Era um sucesso absoluto no auditório. Na homenagem que faço a ele, no Dicionário Amoroso do Recife, escrevi:
“…Tudo o que Chico Anysio, Lima Duarte e Rolando Boldrin tentam fazer na televisão, conversando, há muito Ariano vem fazendo: ele é um humorista narrador de casos, ajeitados à feição de vivíssimos causos. Ele é um showman sem smoking, metido em roupa de caroá, ou em calça e camisa de brim cáqui… (Mas em se tratando de Ariano Suassuna, melhor dizê-lo palhaço sem fantasia na vestimenta)
A gente não sabe se Ariano Suassuna criou o seu personagem, ele próprio, Ariano, ou se o seu personagem criou o narrador de auditório, Ariano. Conversando, ou melhor, somente ele falando, parece que conversa, porque ele narra de um modo que nos mergulha no meio da sua narração. Ele gera a ilusão da conversa pela comunhão, até mesmo pela cumplicidade, com os fatos narrados.
Ariano, ‘conversando’, é ator de picadeiro sem trejeitos ou caretas, que substitui pelos movimentos da voz, pelas inflexões na fala, pela escolha de palavras chãs, pelo rasgo de olhos pícaros que nos fitam, acompanhando o efeito das armadilhas que lança. Ele narra nesse ator – ele próprio – pela ambientação que situa, uma ambientação absolutamente econômica de cenários, cenários só personagens, e, o que reforça a ilusão de conversa, ele aparenta ser também ouvinte, quando na verdade faz pausas de radar, para ver como se refletiram aqueles sinais que lançou”.
Ariano Suassuna foi um nacionalista sem trégua. Amante do povo brasileiro, amante incurável, sem remédio ou subserviência.

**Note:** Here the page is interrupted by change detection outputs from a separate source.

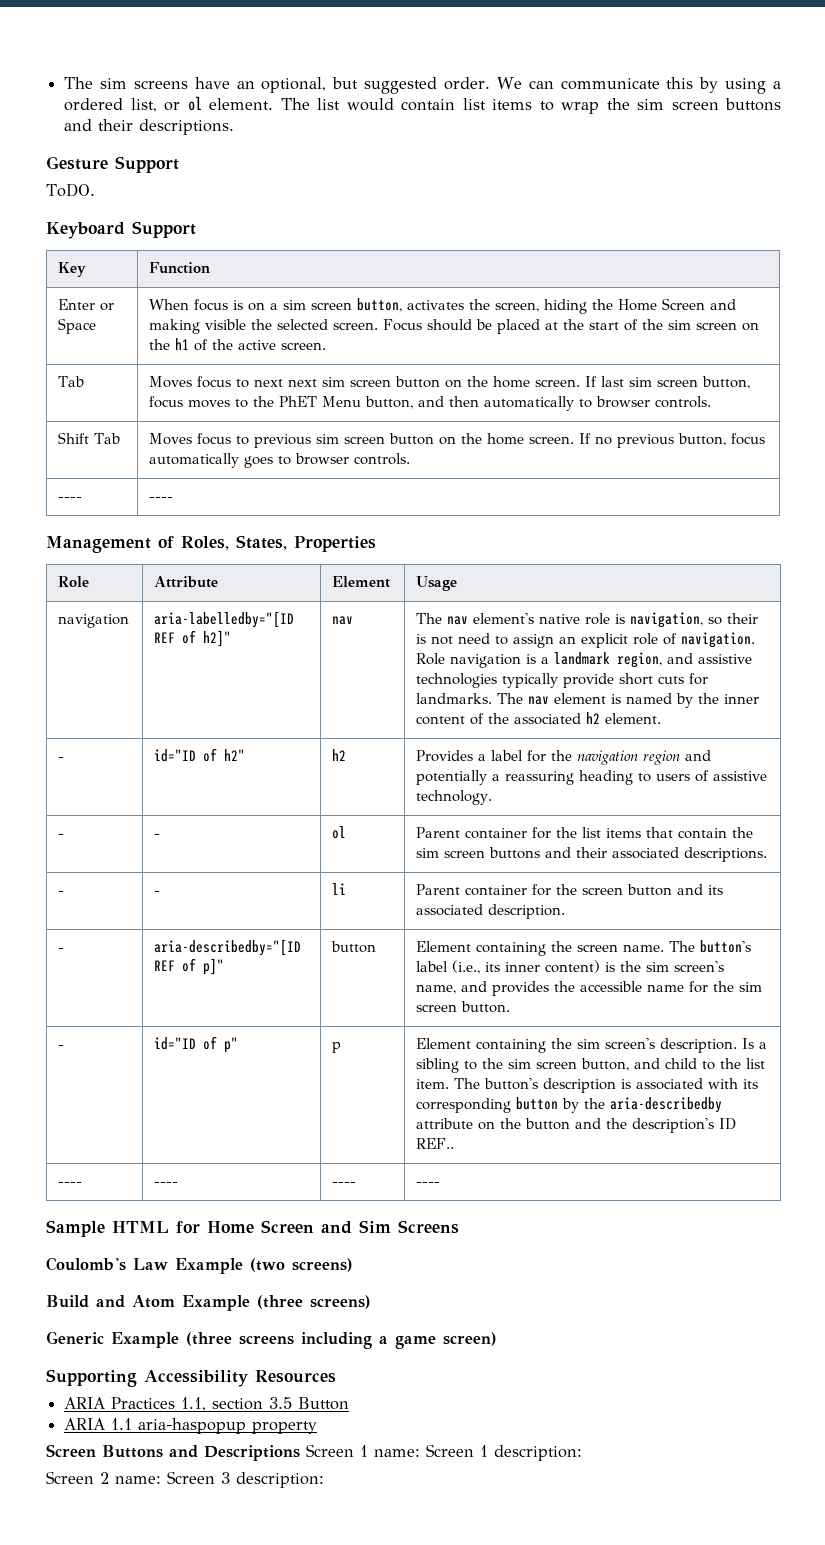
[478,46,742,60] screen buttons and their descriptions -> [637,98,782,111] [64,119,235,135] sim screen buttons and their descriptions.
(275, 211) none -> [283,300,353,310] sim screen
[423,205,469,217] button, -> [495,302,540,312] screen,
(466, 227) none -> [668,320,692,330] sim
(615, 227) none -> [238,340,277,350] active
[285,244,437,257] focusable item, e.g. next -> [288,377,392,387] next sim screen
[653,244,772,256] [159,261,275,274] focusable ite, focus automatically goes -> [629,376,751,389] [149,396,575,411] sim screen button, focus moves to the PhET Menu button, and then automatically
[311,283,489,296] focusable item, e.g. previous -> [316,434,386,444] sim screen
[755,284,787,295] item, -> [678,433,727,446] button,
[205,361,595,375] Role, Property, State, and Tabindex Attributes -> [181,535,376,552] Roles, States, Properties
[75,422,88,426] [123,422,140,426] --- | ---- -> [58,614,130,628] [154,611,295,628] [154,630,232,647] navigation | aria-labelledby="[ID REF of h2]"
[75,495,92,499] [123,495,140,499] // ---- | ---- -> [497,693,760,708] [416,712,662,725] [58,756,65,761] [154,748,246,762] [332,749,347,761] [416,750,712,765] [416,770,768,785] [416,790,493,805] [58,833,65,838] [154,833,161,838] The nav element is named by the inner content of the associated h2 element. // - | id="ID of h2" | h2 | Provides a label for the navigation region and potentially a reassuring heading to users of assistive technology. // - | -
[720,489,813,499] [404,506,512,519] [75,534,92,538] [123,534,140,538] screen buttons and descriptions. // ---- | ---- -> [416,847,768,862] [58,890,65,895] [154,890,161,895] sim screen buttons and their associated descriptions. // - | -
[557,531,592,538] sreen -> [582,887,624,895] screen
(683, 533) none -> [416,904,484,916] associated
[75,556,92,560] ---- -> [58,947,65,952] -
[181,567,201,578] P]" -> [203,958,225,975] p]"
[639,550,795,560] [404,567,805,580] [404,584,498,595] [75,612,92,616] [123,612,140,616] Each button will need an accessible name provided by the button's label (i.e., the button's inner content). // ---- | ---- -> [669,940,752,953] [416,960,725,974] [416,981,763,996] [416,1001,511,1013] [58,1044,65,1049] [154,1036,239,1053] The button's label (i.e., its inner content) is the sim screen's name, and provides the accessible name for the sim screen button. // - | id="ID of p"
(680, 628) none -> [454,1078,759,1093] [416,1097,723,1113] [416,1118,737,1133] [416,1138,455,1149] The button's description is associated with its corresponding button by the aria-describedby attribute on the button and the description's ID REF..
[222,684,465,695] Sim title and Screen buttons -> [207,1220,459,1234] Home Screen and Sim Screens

Dizia ele, lembrando Machado de Assis: “No Brasil existem dois países: o Brasil oficial e o Brasil real. Eu interpreto que o Brasil oficial é o nosso, dos privilegiados. E o país real é o do povo. E Machado dizia: ‘o país real é bom, revela os melhores instintos. Mas o país oficial é caricato e burlesco’”. Falava mais Suassuna: “a classe dirigente do Brasil quer que o Brasil seja uns Estados Unidos de segunda ordem. Eu não quero nem que seja Estados Unidos de primeira. Eu quero que o Brasil seja o Brasil de primeira..”. Amado por todos, até mesmo pela vanguarda, que ele mais de uma vez hostilizou. É verdade, ele era um conservador em matéria de costumes e de arte. Pra se ter uma ideia, nunca aceitou o teatro de Nelson Rodrigues, por achá-lo um amontoado de perversão e perversidade. Mas isso pouco importa agora. O mais importante é destacar que ele era um humanista, um conhecedor de humanismo clássico, um homem cultíssimo, que falava sobre a literatura picaresca na Espanha antes de Cervantes. Um erudito que se disfarçava bem na fala de sertanejo, no sotaque pernambucano, nordestino entranhado.
No seu amor pelo povo, no nacionalismo que buscava o melhor da civilização brasileira, ele foi, é um exemplo a ser seguido por todos escritores brasileiros.